Reliant le port kényan de Mombasa et l'est de l'Ouganda avec le nord du pays ainsi que les pays voisins, le Soudan du Sud et la République démocratique du Congo (RDC), la ligne ferroviaire Tororo-Gulu constitue une artère économique importante le long du couloir du nord de l'Afrique de l'Est. Sa destruction en 1993 à cause de l'insurrection dans le nord du pays a impacté négativement les activités commerciales et donc économiques de la région.

A en croire Pacifici, la ligne contribuera à faciliter le commerce en réduisant les coûts du transport de marchandises.

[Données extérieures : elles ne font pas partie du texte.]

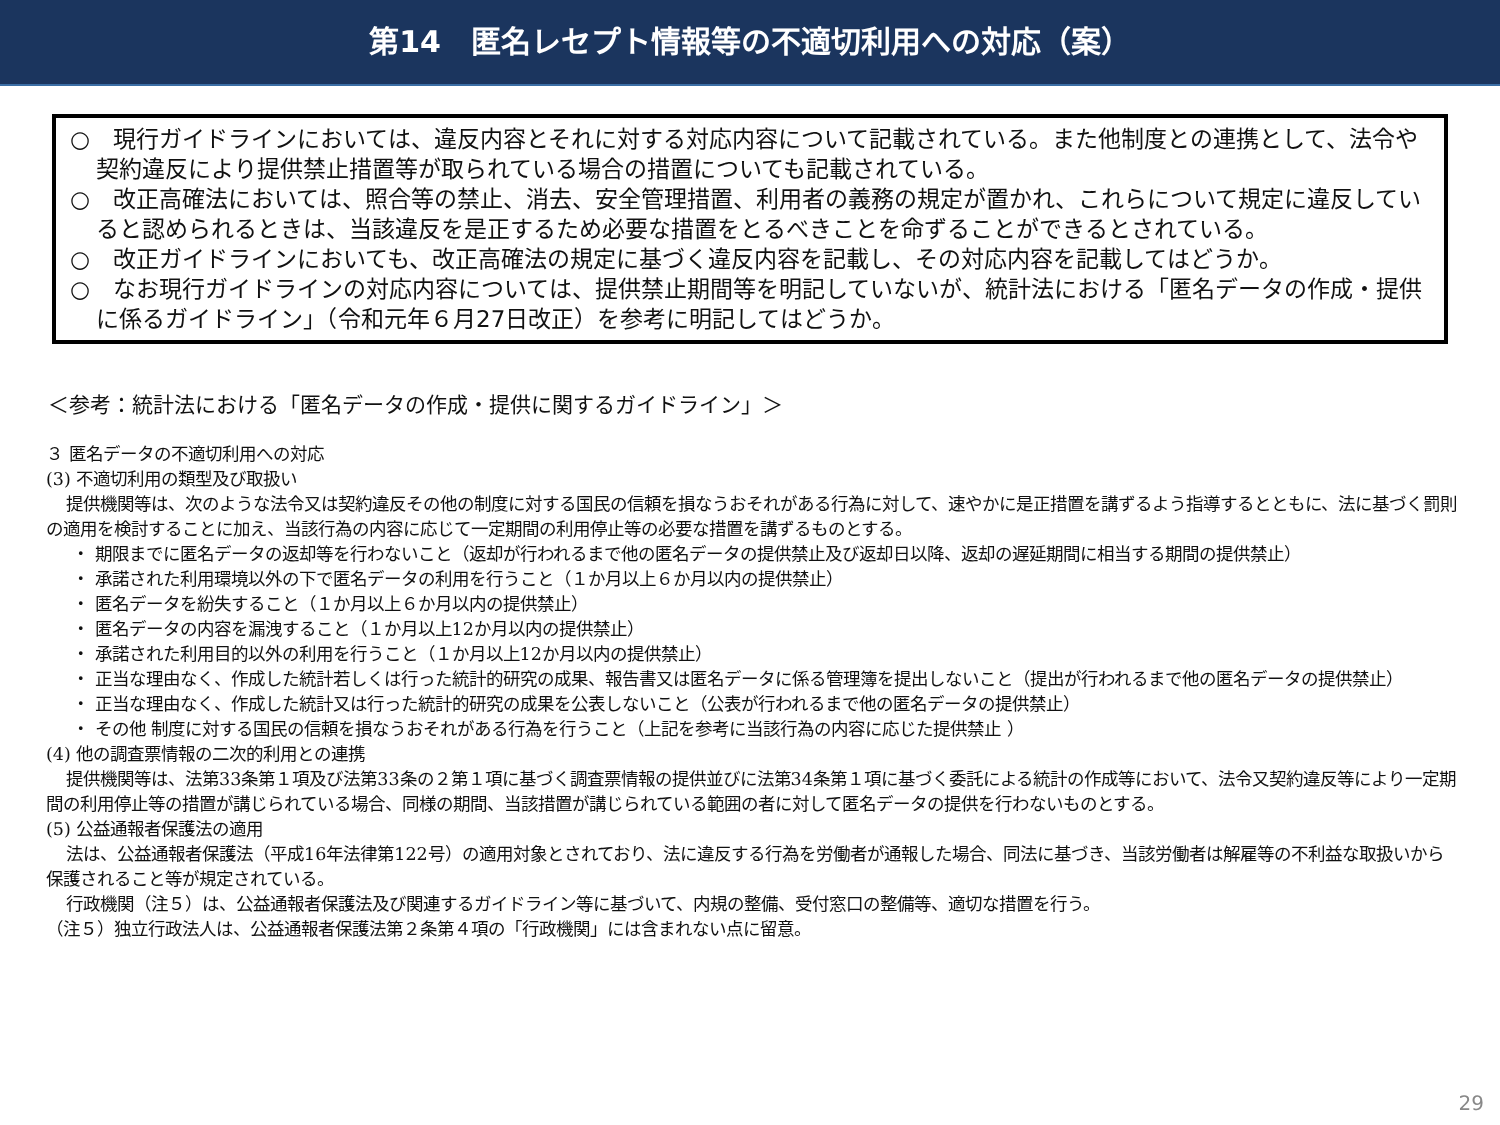第14　匿名レセプト情報等の不適切利用への対応（案）
○　現行ガイドラインにおいては、違反内容とそれに対する対応内容について記載されている。また他制度との連携として、法令や契約違反により提供禁止措置等が取られている場合の措置についても記載されている。
○　改正高確法においては、照合等の禁止、消去、安全管理措置、利用者の義務の規定が置かれ、これらについて規定に違反していると認められるときは、当該違反を是正するため必要な措置をとるべきことを命ずることができるとされている。
○　改正ガイドラインにおいても、改正高確法の規定に基づく違反内容を記載し、その対応内容を記載してはどうか。
○　なお現行ガイドラインの対応内容については、提供禁止期間等を明記していないが、統計法における「匿名データの作成・提供に係るガイドライン」（令和元年６月27日改正）を参考に明記してはどうか。
＜参考：統計法における「匿名データの作成・提供に関するガイドライン」＞
３ 匿名データの不適切利用への対応
(3) 不適切利用の類型及び取扱い
提供機関等は、次のような法令又は契約違反その他の制度に対する国民の信頼を損なうおそれがある行為に対して、速やかに是正措置を講ずるよう指導するとともに、法に基づく罰則の適用を検討することに加え、当該行為の内容に応じて一定期間の利用停止等の必要な措置を講ずるものとする。
・ 期限までに匿名データの返却等を行わないこと（返却が行われるまで他の匿名データの提供禁止及び返却日以降、返却の遅延期間に相当する期間の提供禁止）
・ 承諾された利用環境以外の下で匿名データの利用を行うこと（１か月以上６か月以内の提供禁止）
・ 匿名データを紛失すること（１か月以上６か月以内の提供禁止）
・ 匿名データの内容を漏洩すること（１か月以上12か月以内の提供禁止）
・ 承諾された利用目的以外の利用を行うこと（１か月以上12か月以内の提供禁止）
・ 正当な理由なく、作成した統計若しくは行った統計的研究の成果、報告書又は匿名データに係る管理簿を提出しないこと（提出が行われるまで他の匿名データの提供禁止）
・ 正当な理由なく、作成した統計又は行った統計的研究の成果を公表しないこと（公表が行われるまで他の匿名データの提供禁止）
・ その他 制度に対する国民の信頼を損なうおそれがある行為を行うこと（上記を参考に当該行為の内容に応じた提供禁止 ）
(4) 他の調査票情報の二次的利用との連携
提供機関等は、法第33条第１項及び法第33条の２第１項に基づく調査票情報の提供並びに法第34条第１項に基づく委託による統計の作成等において、法令又契約違反等により一定期間の利用停止等の措置が講じられている場合、同様の期間、当該措置が講じられている範囲の者に対して匿名データの提供を行わないものとする。
(5) 公益通報者保護法の適用
法は、公益通報者保護法（平成16年法律第122号）の適用対象とされており、法に違反する行為を労働者が通報した場合、同法に基づき、当該労働者は解雇等の不利益な取扱いから保護されること等が規定されている。
行政機関（注５）は、公益通報者保護法及び関連するガイドライン等に基づいて、内規の整備、受付窓口の整備等、適切な措置を行う。
（注５）独立行政法人は、公益通報者保護法第２条第４項の「行政機関」には含まれない点に留意。
29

Ainsi, contribuera-t-elle à l'intégration régionale et au renforcement de la compétitivité ougandaise dans la région de la Communauté de l'Afrique de l'Est. «La plateforme logistique et la ligne ferroviaire constitueront une plateforme clé d'importation et d'exportation, non seulement pour le nord de l'Ouganda, mais également pour le Soudan du Sud et l'est de la RDC», a souligné le diplomate.

Quant au ministre Kasaija, s'il partage les espoirs portés en ce projet, il y voit surtout une opportunité pour faciliter le commerce pétrolier. Selon lui, le projet de la ligne serait avantagé par sa proximité avec la région d'Albertine, où se trouvent les puits de pétrole ougandais : «Le projet de chemin de fer profitera du transport d'équipements et d'intrants relatifs à la construction et au fonctionnement des champs pétrolifères, considérant la taille importante des équipements pétroliers».